SIP stands for Session Initiation Protocol and is used for internet telephony signalling including desk phones connected via Ethernet RJ-45 connections. SIP is also supported by most mobile Apps for making calls over a data connection and can be used over Ethernet or WiFi. The advantages of the SIP protocol is its simplicity. SOP uses the UDP port 5060 as standard but can also work on TCP/5060. See RFC3261 for more information on the protocol.

JSON stands for JavaScript Object Notation and is a platform in-dependent data transfer format. The principle advantages of the JSON protocol are its simplicity and human-readability, with a unified format and low-cost data volume. A JSON data structure can be transferred in a text file (.json).

JSON can be used in a REST API which can be viewed over http(s) in either direction. Downloading (reading) the file servers to determine device status and obtain measured values. Uploading (writing) the file, allows output states to be changed. It is only necessary to transfer one data object and not the complete structure. JSON over HTTP is as the preferred REST API protocol because it uses http. M2M API protocols based on http tend to be the more reliable with respect to enterprise IT environments, security mechanisms and blocked ports.

◆ **Problems to work on**
[1] Transcribe the passage on SIP and JSON between "SIP stands for" and "on the protocol.", inclusive.
[2] Extend the passage on SIP and JSON beyond its final sentence.
The material after this point comes from a separate source.

◆ **Given data**
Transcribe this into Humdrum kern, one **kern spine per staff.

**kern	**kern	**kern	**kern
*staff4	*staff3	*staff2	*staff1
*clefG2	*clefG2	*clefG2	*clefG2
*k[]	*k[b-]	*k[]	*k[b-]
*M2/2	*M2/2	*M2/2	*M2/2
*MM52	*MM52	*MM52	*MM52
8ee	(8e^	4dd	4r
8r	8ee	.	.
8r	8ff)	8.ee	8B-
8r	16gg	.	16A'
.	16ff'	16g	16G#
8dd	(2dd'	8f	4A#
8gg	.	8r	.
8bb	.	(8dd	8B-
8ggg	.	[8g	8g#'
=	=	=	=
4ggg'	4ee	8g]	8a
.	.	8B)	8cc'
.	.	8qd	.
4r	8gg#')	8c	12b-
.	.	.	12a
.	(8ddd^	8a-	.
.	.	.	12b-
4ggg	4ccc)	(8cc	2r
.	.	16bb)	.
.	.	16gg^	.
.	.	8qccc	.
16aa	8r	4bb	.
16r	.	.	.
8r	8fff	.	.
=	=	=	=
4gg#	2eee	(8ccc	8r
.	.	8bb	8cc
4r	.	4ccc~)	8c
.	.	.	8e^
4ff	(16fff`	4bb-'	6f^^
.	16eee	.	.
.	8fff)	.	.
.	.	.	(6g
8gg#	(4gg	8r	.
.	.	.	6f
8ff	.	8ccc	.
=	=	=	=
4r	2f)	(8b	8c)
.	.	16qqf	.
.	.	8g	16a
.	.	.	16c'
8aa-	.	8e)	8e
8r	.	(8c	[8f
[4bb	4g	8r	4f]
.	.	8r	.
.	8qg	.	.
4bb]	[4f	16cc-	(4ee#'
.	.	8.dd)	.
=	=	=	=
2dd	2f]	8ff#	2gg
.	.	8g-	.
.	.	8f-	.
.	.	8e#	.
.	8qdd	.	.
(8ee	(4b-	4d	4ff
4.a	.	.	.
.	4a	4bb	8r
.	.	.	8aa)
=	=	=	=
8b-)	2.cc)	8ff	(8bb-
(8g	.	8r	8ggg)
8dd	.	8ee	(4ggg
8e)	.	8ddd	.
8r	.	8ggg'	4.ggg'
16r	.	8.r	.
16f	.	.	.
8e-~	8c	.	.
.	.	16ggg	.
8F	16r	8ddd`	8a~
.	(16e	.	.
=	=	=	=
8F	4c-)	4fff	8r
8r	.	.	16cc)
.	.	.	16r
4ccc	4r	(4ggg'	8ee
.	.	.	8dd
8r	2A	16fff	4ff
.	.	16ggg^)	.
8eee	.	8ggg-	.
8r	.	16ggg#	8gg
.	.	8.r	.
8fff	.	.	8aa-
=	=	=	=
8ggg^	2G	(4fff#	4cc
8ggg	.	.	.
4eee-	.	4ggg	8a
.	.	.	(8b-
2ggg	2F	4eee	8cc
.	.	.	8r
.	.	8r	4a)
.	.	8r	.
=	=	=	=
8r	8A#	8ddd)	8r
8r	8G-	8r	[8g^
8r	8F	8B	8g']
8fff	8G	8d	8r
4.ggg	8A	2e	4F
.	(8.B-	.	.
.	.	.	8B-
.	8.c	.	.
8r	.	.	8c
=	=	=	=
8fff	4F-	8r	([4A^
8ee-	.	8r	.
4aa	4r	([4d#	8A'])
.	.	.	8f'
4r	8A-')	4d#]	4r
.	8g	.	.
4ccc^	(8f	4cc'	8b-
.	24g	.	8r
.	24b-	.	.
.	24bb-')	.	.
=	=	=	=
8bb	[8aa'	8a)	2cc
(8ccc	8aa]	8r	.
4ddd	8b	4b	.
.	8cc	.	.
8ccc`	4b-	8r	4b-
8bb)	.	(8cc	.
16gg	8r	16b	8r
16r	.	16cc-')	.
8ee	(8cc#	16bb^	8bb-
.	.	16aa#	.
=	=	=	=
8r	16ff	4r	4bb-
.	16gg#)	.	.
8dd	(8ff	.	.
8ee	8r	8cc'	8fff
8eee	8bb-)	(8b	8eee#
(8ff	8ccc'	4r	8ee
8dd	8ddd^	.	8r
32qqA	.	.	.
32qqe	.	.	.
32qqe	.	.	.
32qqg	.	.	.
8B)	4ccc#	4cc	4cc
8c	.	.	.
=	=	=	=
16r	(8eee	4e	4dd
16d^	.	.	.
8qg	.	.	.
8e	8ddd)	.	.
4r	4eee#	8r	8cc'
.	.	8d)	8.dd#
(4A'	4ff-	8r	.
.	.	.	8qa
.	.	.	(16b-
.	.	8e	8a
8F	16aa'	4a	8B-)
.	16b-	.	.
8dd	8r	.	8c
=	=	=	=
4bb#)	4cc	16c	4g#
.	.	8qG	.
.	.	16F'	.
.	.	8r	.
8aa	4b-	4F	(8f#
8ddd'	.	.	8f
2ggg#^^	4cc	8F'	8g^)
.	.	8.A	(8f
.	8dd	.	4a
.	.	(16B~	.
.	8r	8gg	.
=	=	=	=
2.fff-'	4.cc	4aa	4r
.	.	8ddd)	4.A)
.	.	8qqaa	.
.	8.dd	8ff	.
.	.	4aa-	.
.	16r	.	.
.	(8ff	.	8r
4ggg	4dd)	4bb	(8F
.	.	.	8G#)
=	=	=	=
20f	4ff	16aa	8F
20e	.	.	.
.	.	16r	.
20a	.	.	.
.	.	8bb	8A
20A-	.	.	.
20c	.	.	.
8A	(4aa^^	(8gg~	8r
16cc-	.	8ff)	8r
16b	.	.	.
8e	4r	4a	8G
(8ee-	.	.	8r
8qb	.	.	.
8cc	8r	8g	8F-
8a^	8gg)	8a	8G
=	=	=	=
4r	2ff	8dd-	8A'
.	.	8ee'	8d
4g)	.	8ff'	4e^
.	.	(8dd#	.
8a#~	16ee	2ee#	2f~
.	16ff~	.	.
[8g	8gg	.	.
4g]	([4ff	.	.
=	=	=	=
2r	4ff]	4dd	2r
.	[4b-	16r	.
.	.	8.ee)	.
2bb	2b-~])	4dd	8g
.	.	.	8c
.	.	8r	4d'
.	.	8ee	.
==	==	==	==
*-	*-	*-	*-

◆ **Per-task answers**
[1]
SIP stands for Session Initiation Protocol and is used for internet telephony signalling including desk phones connected via Ethernet RJ-45 connections. SIP is also supported by most mobile Apps for making calls over a data connection and can be used over Ethernet or WiFi. The advantages of the SIP protocol is its simplicity. SOP uses the UDP port 5060 as standard but can also work on TCP/5060. See RFC3261 for more information on the protocol.

[2]
XML stands for eXtensible Markup Language and is a language that uses tags in a defined structure. XML is designed for data files and primarily data exchange between applications and for publishing documents where it describes the content structure. XML is used in Microsoft Excel and Word, and an XML data structure can be transferred in a text tile (.xml). XML can be used as a data structure for reading and writing REST APIs.

SNMP stands for Simple Network Management Protocol can be defined as version 1 or version 2. SNMP Is a UDP (Use Datagram-based Protocol) for monitoring and managing IT networks and services. SNMP can be used to collect status information about compatible IP-connected devices and change configuration requests. The protocol uses the Manager-Agent principle. The Manager collects and process data, and the Agent reacts to messages from the manager and provides status reports. SNMP is designed for managing many network devices at a time including uninterruptible power supplies (UPS), storage devices, battery monitoring systems and communications links.

A URL API is a simple method for passing parameters as a part of a URL address starting with http or https. The address command can be entered into the address bar of a web browser including Google Chrome, FireFox, Apple Safari or Microsoft Internet Explorer or Edge.

M2M stands for Machine-2-Machine learning and is two machines communicating with each other or exchanging data, without human a interface or interaction. The interfacing can be via serial connection, powerline connection (PLC) or some form of wireless communications. M2M application programming interfaces (APIs) can include Telnet, URL API, SNMP/SNMPv3, XML, JSON, SIP, MQTT and MODBUS/TCP.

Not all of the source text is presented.